P: Estamos en plena campaña electoral. ¿Cómo valora el Gobierno Feijóo?

R: La valoración es que ha tenido una coyuntura económica adversa, brutal, la peor de este país en Democracia. Sería injusto negarlo. Ahora, dentro de esa coyuntura ha habido una relajación en cuanto a la pelea por los servicios públicos. Todo lo referente a la calidad del sistema educativo, social, como el copago farmacéutico, la desaparición de la gratuidad de los libros de texto, o la imposición del pago de tasas en comedores escolares son medidas que no entendemos. Ajustes seguramente hay que hacer, pero ha habido demasiada condescendencia con los recortes y poco tesón en la pelea por mantener los derechos sociales en el país.

P: A nivel nacional. ¿Estamos abocados a terceras elecciones?

R: En primer lugar, decir que finalmente el arco parlamentario es el reflejo de la decisión de la ciudadanía y por lo tanto entramos en el debate de sí la ciudadanía nos ordena que me entienda con los demás a cualquier precio. Que los apoye el viernes y me despierte el sábado, leyendo que han postulado a Soria para el Banco Mundial. La ciudadanía quiere que tengamos responsabilidad y sentido común. Creo no habrá terceras elecciones, basándose en que cualquier persona que vota, a la formación que sea, lleva implícito en su voto la aplicación del sentido común. Ahora, no va a ser fácil porque hemos visto no sólo recortes económicos, sino dificultades en la reforma del aborto, desaparición del Estatuto de Independencia de RTVE o mantener en su cargo al Ministro del Interior. Nadie nos puede pedir que el respaldo sea gratis. Yo prefiero reducir el PSOE a la mínima expresión, pero seguir manteniendo un nivel ético que es la semilla de un partido grande en un futuro, en un futuro cercano. No se vota no a Rajoy por capricho y probablemente se esté dando esa imagen y no es justo. Tiene que haber una negociación muy amplia, con límites claros donde no perdamos la esencia socialdemócrata y nuestro compromiso con la sociedad.

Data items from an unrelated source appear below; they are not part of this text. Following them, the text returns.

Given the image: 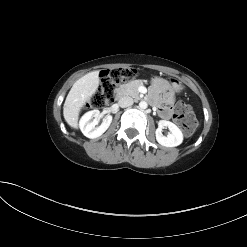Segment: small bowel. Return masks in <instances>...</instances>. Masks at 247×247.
I'll return each instance as SVG.
<instances>
[{"label":"small bowel","mask_w":247,"mask_h":247,"mask_svg":"<svg viewBox=\"0 0 247 247\" xmlns=\"http://www.w3.org/2000/svg\"><path fill=\"white\" fill-rule=\"evenodd\" d=\"M161 93L162 97H160ZM148 100L150 103L158 106L160 115L163 118L168 119L172 116L174 95L166 81L162 79L154 80L152 84V91L148 97Z\"/></svg>","instance_id":"small-bowel-1"}]
</instances>
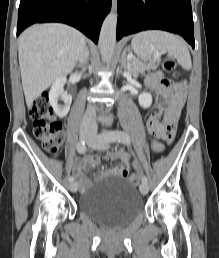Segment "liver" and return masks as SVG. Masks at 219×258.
Listing matches in <instances>:
<instances>
[{
  "instance_id": "1",
  "label": "liver",
  "mask_w": 219,
  "mask_h": 258,
  "mask_svg": "<svg viewBox=\"0 0 219 258\" xmlns=\"http://www.w3.org/2000/svg\"><path fill=\"white\" fill-rule=\"evenodd\" d=\"M85 46L82 33L59 23L33 25L20 35L19 65L28 107L56 79L73 71Z\"/></svg>"
}]
</instances>
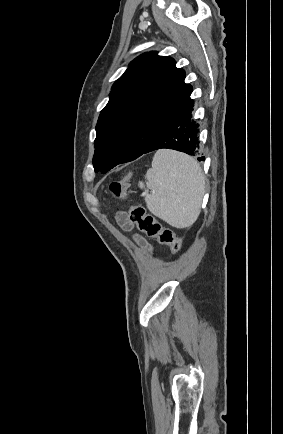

P: Entonces ¿Pacto de izquierdas o pacto con Rajoy?

R: Primero debería intentarse un gobierno alternativo y si no se puede me autolimitaría con una negociación con Rajoy. Deben variarse cuestiones económicas, pero también de estilo.

Tras la conversación con el presidente de la Deputación da Coruña una cosa ha quedado patente y es su claridad. No le duelen prendas al reconocer las virtudes de sus rivales políticos y se muestra moderado en un mundo, el político, que, por momentos, parece haberse vuelto loco. A priori manifiesta que no habrá terceras elecciones y es proclive a un pacto, aunque no a cualquier precio y con muchos límites. Sin duda, un gran paso en un escenario paralizado.